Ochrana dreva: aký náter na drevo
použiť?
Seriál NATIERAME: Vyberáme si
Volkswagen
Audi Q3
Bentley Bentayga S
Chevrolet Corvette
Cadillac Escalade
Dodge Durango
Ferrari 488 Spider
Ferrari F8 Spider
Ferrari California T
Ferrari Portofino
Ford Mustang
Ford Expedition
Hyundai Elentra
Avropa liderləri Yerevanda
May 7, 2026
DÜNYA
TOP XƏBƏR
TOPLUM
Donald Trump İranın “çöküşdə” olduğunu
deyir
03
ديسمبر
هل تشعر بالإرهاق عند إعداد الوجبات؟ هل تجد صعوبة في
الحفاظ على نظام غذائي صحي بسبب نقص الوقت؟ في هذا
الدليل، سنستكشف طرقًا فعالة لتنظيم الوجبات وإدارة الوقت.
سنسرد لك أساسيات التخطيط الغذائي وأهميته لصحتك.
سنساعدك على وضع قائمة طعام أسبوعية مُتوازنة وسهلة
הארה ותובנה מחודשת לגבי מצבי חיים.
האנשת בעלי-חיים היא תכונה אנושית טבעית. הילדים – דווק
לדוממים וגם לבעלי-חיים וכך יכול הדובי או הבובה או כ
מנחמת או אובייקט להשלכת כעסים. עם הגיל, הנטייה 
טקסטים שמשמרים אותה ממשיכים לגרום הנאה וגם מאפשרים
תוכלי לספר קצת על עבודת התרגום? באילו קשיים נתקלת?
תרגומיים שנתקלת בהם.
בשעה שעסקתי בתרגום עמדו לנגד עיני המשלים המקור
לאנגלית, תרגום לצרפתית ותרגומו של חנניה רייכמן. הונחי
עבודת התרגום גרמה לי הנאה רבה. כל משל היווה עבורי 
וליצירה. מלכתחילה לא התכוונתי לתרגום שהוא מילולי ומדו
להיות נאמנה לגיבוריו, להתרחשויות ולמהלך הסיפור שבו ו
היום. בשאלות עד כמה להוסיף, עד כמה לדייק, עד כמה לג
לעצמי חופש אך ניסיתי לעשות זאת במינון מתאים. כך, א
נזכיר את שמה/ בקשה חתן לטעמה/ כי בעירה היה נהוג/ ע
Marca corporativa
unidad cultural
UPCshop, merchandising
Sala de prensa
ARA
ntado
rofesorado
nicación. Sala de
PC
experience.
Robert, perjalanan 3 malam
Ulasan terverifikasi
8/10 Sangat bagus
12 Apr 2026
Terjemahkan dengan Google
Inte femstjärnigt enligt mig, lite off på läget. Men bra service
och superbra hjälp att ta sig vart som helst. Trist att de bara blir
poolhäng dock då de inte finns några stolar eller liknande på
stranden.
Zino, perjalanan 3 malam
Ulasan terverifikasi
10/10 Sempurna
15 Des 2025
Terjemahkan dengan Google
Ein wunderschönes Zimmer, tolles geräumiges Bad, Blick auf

Task goal. A single number is the answer here: how many lines above carry the string "الوجبات"?

Response area. 2